What continually impresses me about this film is that despite its dabbling in rather volatile and severe content, fairness and humility prevail in its portraiture. THIS IS ENGLAND doesn’t pretend to have the single authoritative view of Skinhead culture, because it is a film whose agenda is more broadly laid. It’s far too responsible, intimate, and authentic a narrative to be concerned with the trappings of specificity. Shane Meadows, instead, presents a culture in fair view; both in its idealisms and its pitfalls, in its ambiguity and its sometimes frightening clarity, through a natural and gradual exposure. We see Skins in their best light; rowdy but heartfelt comrades of all walks (one of the members, Milky, is half Jamaican) joined in commonality rather than victimhood, and in its worst light; bestowing a threat of violence and bearing a weighted didacticism. In THIS IS ENGLAND, we are ushered into the boiling point of the Skinhead movement as it segues, in part, towards violent and vehement nationalism, merging a working class youth based demographic with the economically minded self-preservationist post-war attitude of an older generation. But again, this is more so a stage for the ideas of how dangerous and polarizing absolutism can be, and how confusion in attitudes is a motivation for violence, both physical and psychological.

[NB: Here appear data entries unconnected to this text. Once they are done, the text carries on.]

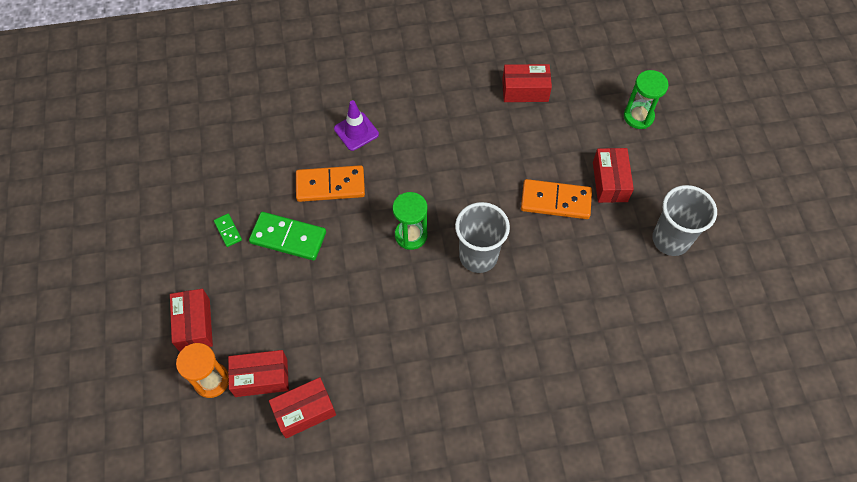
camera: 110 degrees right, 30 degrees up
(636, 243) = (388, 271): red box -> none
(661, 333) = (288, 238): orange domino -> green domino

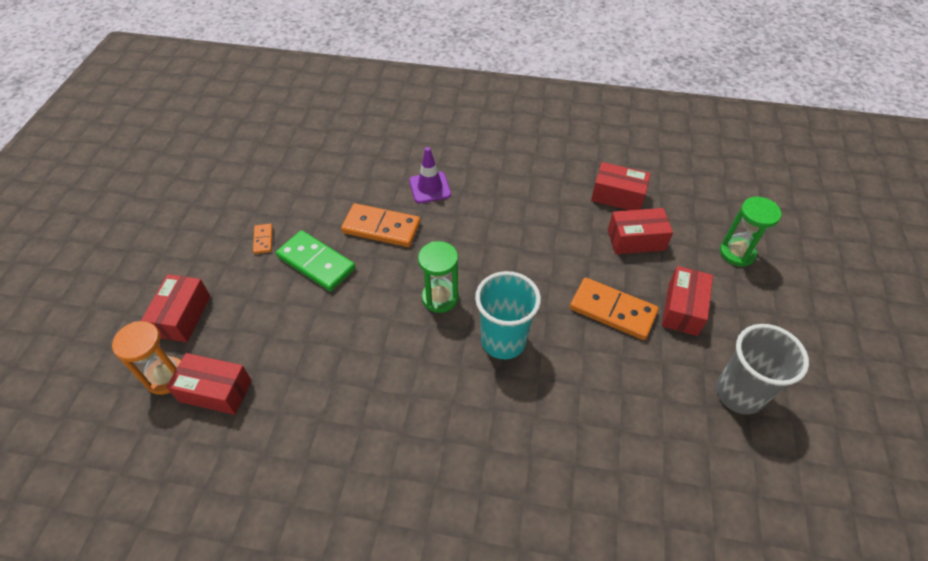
camera: 20 degrees right, 10 degrees down
(228, 231) = (263, 240): green domino -> orange domino
(305, 411) = (240, 444): red box -> red box (636, 240)
(478, 256) = (503, 341): grey cup -> turquoise cup

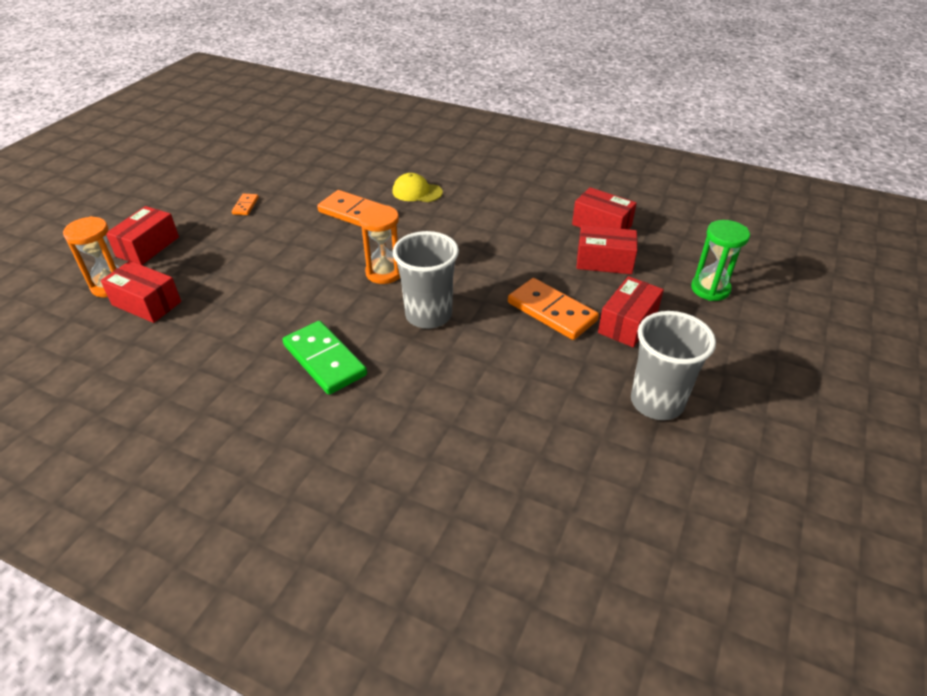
camera: 15 degrees right, 10 degrees down
(316, 263) = (283, 229): green domino -> green domino (324, 360)
(430, 187) = (417, 192): purple traffic cone -> yellow cap
(440, 298) = (384, 273): green hourglass -> orange hourglass
(503, 341) = (428, 315): turquoise cup -> grey cup

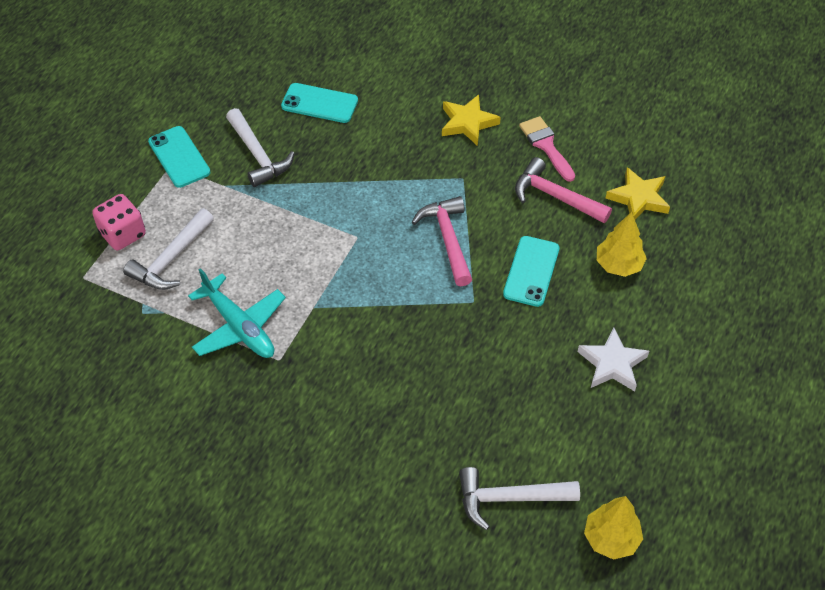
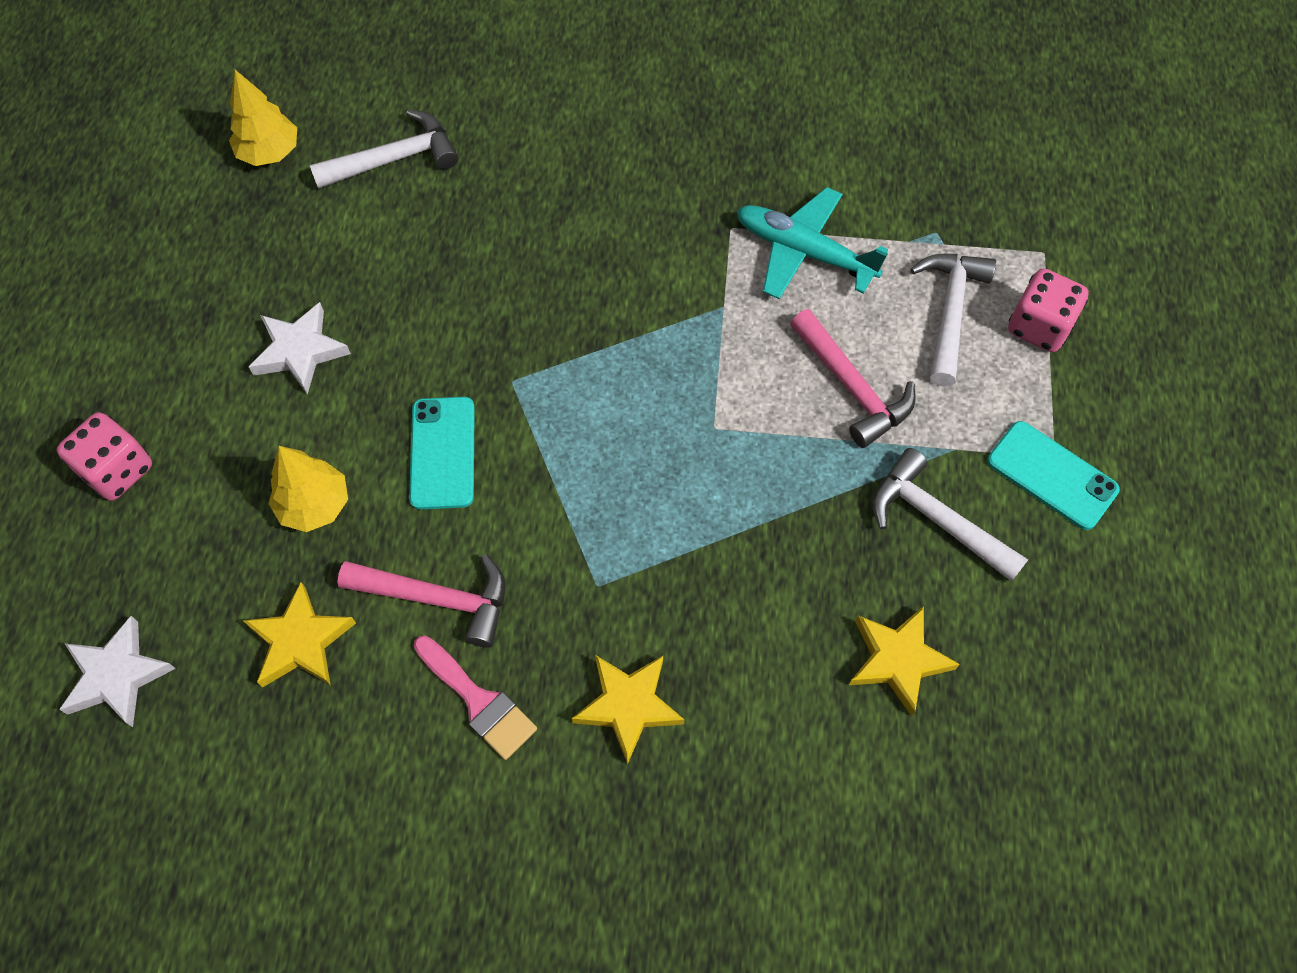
camera: 160 degrees right, 10 degrees up
(319, 103) = (898, 660): turquoise phone -> yellow star
(447, 239) = (582, 466): pink hammer -> pink hammer (852, 388)
(744, 322) = (117, 470): none -> pink dice
(745, 211) = (117, 675): none -> white star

Because Combo’s agenda is weighted so heavily on England’s declining economic standards and the fear of outsourced "cheap and easy labor," it merely serves the film's own agenda of underscoring the kind of absurdity inherent in preaching such matters to a group of, for all intents and purposes, children. Compounded with the fact that Combo himself isn't seeking employment, not performing his duty as a hard working Englishman, it is clear that he's simply parroting the slogans of another demographic's campaign to justify his own aggression. The only person we can be sure of that even has a job is Lol because she's emphatic about being late for work when confronted by Combo in the streets. THIS IS ENGLAND relies mostly on an "aesthetic middleclassness," using geography and summertime "everydayness" as its quieter cultural indicators.

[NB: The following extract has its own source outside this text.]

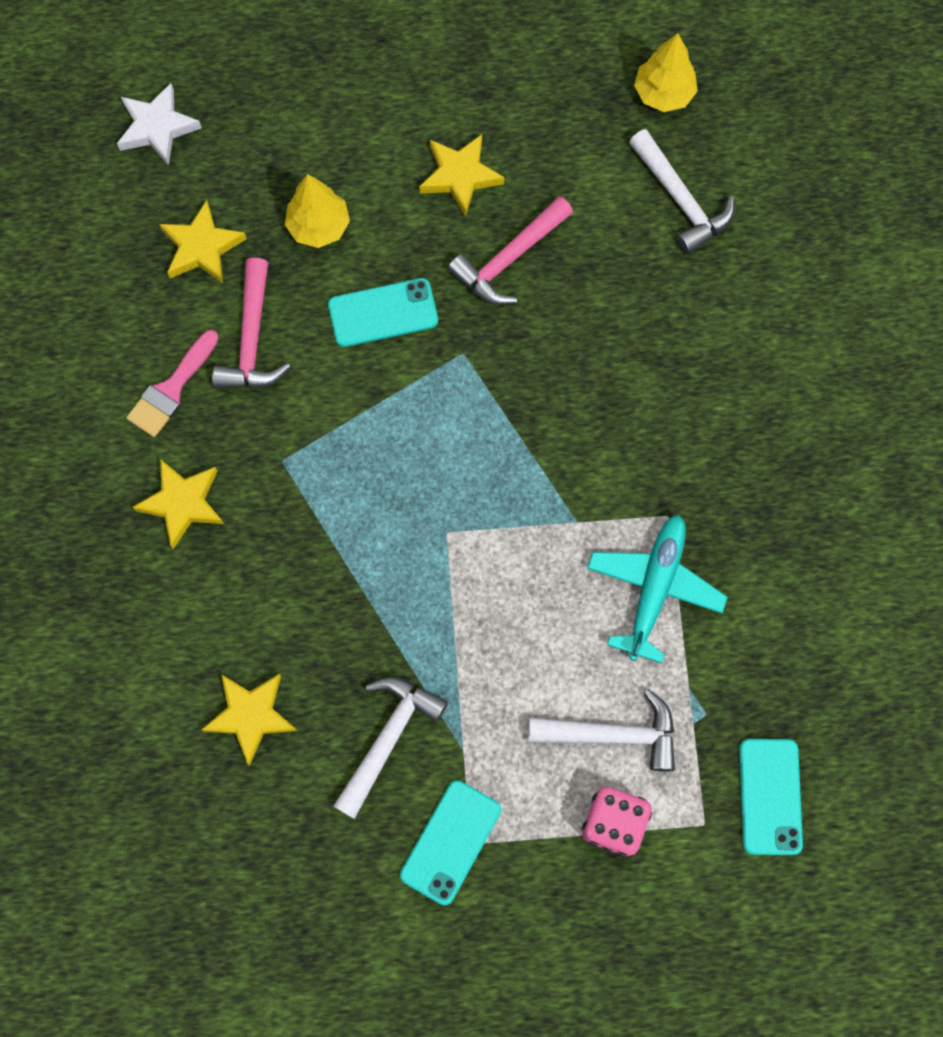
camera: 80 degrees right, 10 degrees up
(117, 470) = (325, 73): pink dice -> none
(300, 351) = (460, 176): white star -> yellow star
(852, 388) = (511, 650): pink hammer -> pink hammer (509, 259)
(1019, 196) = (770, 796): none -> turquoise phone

My singular quarrel with THIS IS ENGLAND, which I have conditionally revoked, has to do with the soudtrack. Knowing that the Skinheads are themselves a product of the Punk Rock subculture, it seems almost errant for the film to shy away from making more than a few such nods (beyond attire and hairstyles). What I diecided after deliberation is that Meadows' hand picked soundtrack seeks a broader spectrum of music to capure the times as ENGLAND is interested in a contextual broadness in each of its scopes. Maybe these jobless kids don’t have enough money to go to shows, or are in deficit of a music scene, floating in a suburbanesque quarantine. Furthermore, Shaun, our protagonist, didn't become a Skin for love of the music. He could scarcely name a single band off the top of his head if pressed, i'm sure. He was introduced to the fraternal culture directly by its participants rather than by one of its aesthetic threads (though he donned their uniform just the same). And Combo's interests are certainly well beyond the exhuberance of youth and music. In the end, it would have been an easy road, though perhaps appropriate, to have laden THIS IS ENGLAND with Punk and Skin anthems. Not fitting for a hard knocks tale that takes the hard road to be told.